»»
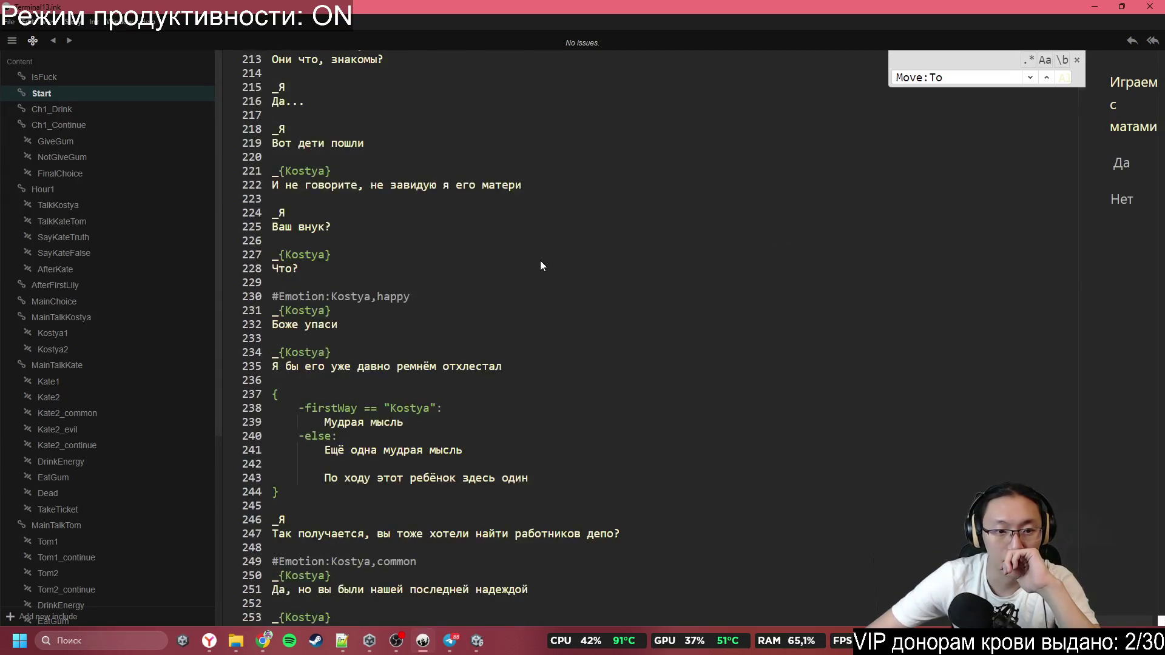
pyautogui.scroll(-10, 392, 216)
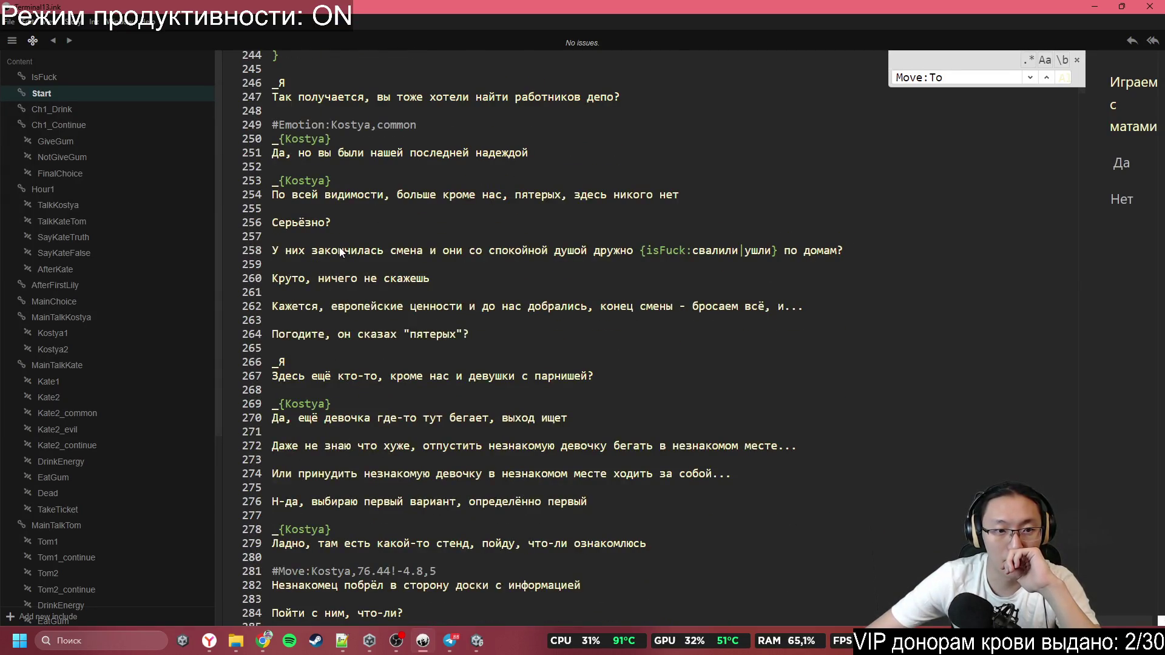
pyautogui.scroll(-8, 338, 243)
pyautogui.scroll(-5, 321, 212)
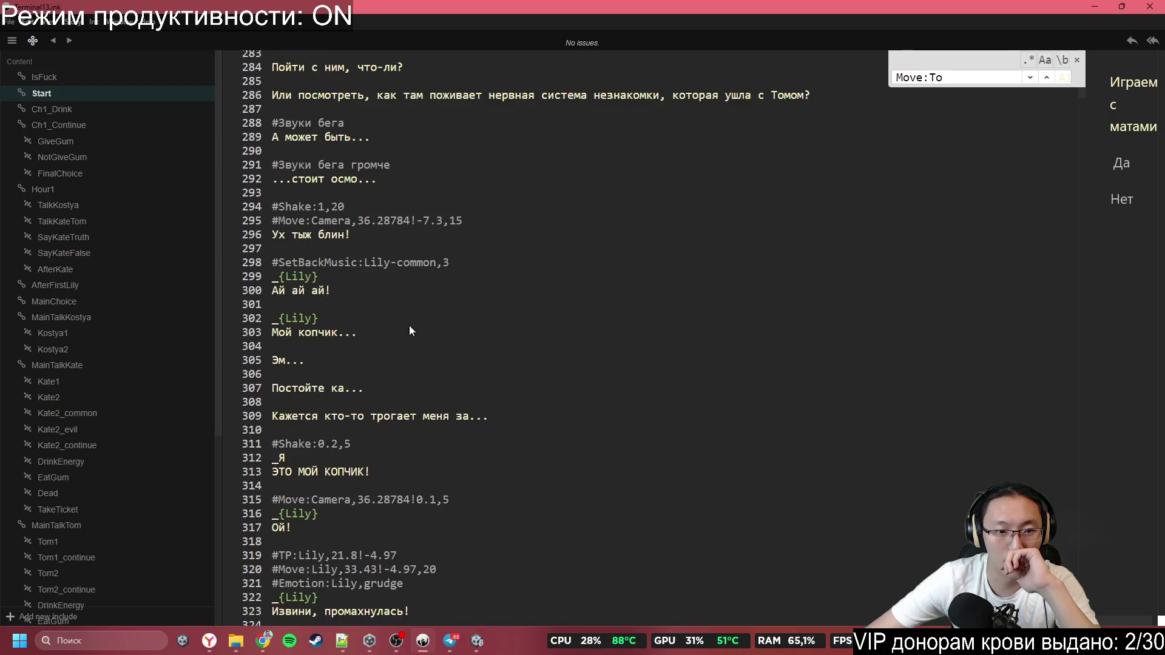
pyautogui.scroll(-20, 336, 176)
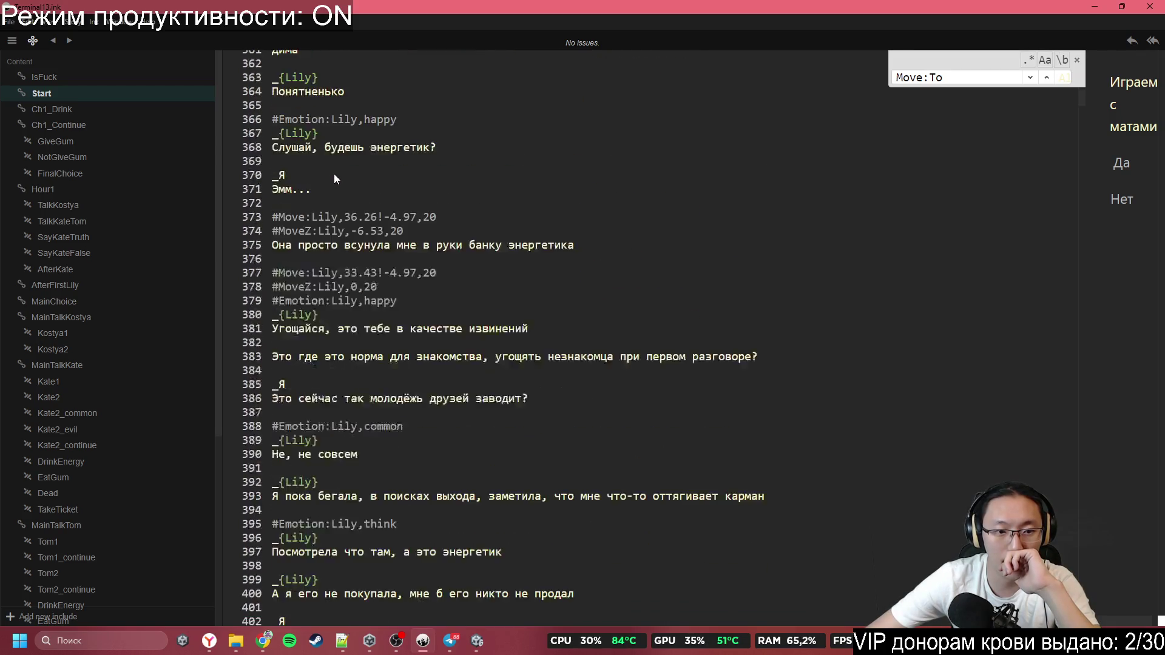
pyautogui.scroll(-20, 334, 182)
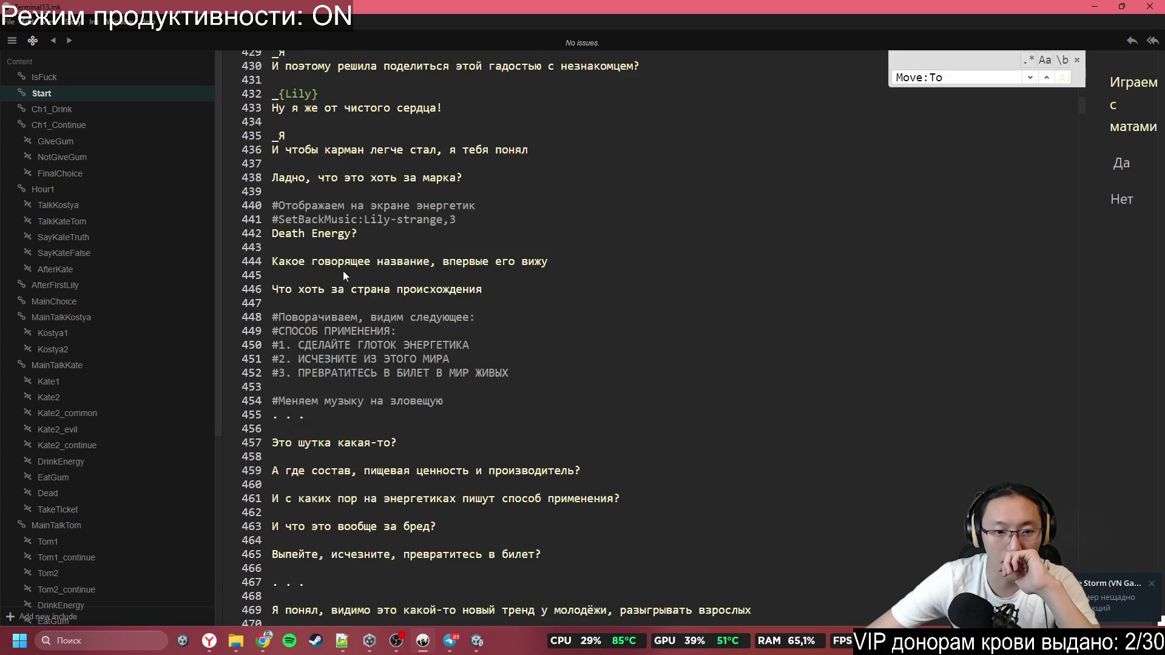
pyautogui.moveTo(343, 261)
pyautogui.mouseDown()
pyautogui.moveTo(486, 371)
pyautogui.moveTo(546, 389)
pyautogui.mouseUp()
pyautogui.click(546, 392)
# Delete the '#Убираем картинку' comment line along with the blank line beside it
pyautogui.scroll(-4, 398, 229)
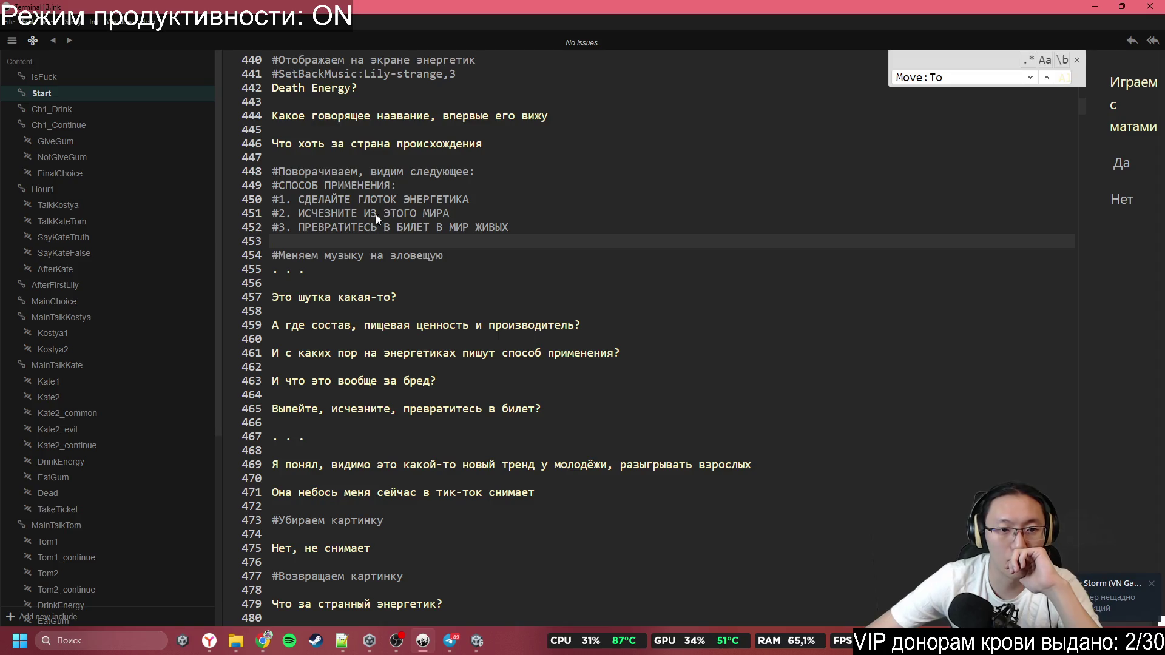
pyautogui.scroll(-5, 340, 323)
««
[Your assignment]
Repeat only the lines from the beginning of the material through the line containing "pyautogui.moveTo(546, 389)", both ends kept, leaving pictures out.

[Problem solution]
pyautogui.scroll(-10, 392, 216)
pyautogui.scroll(-8, 338, 243)
pyautogui.scroll(-5, 321, 212)
pyautogui.scroll(-20, 336, 176)
pyautogui.scroll(-20, 334, 182)
pyautogui.moveTo(343, 261)
pyautogui.mouseDown()
pyautogui.moveTo(486, 371)
pyautogui.moveTo(546, 389)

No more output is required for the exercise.